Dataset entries
====================
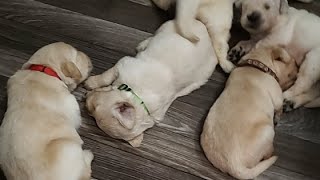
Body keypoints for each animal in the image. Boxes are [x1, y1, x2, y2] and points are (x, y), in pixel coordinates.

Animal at [0, 42, 94, 180]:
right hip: (69, 146)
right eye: (77, 55)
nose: (88, 56)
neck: (44, 68)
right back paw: (88, 155)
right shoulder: (73, 108)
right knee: (85, 171)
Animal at [85, 19, 218, 147]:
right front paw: (90, 82)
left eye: (94, 109)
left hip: (199, 80)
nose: (85, 98)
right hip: (167, 27)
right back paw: (144, 44)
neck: (136, 96)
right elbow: (106, 77)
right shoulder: (122, 64)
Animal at [201, 46, 298, 180]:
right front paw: (278, 118)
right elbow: (279, 110)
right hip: (268, 131)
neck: (257, 65)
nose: (299, 67)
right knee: (267, 153)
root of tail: (235, 167)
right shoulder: (278, 99)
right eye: (294, 63)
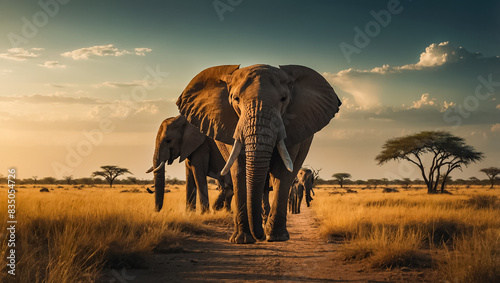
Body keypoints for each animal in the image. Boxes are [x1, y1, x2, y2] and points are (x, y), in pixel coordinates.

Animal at [175, 64, 340, 244]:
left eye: (283, 99)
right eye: (236, 99)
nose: (259, 236)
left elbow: (282, 171)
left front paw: (276, 237)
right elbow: (239, 169)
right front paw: (242, 240)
====================
**TASK**
With the images left out, set down each record exactly as it appears.

**TASK ANSWER**
Body keypoints for each animal in the image. Boxes are [x1, y1, x2, y2] and points are (x, y), in pixel coordinates.

Animal at [0, 42, 94, 180]:
right hip: (69, 146)
right eye: (77, 55)
nose: (88, 56)
neck: (44, 68)
right back paw: (88, 155)
right shoulder: (73, 108)
right knee: (85, 171)
Animal at [85, 19, 218, 147]:
right front paw: (90, 82)
left eye: (94, 109)
left hip: (199, 80)
nose: (85, 98)
right hip: (167, 27)
right back paw: (144, 44)
neck: (136, 96)
right elbow: (106, 77)
right shoulder: (122, 64)
Animal at [201, 46, 298, 180]:
right front paw: (278, 118)
right elbow: (279, 110)
right hip: (268, 131)
neck: (257, 65)
nose: (299, 67)
right knee: (267, 153)
root of tail: (235, 167)
right shoulder: (278, 99)
right eye: (294, 63)
Body keypoints for each animal in the image. Boxes are [x1, y1, x2, y2] and points are (x, y), in pixel coordinates.

Animal at [175, 64, 340, 244]:
left eye: (283, 99)
right eye: (236, 99)
nose: (259, 236)
left elbow: (282, 171)
left front paw: (276, 237)
right elbow: (239, 169)
right front paw: (242, 240)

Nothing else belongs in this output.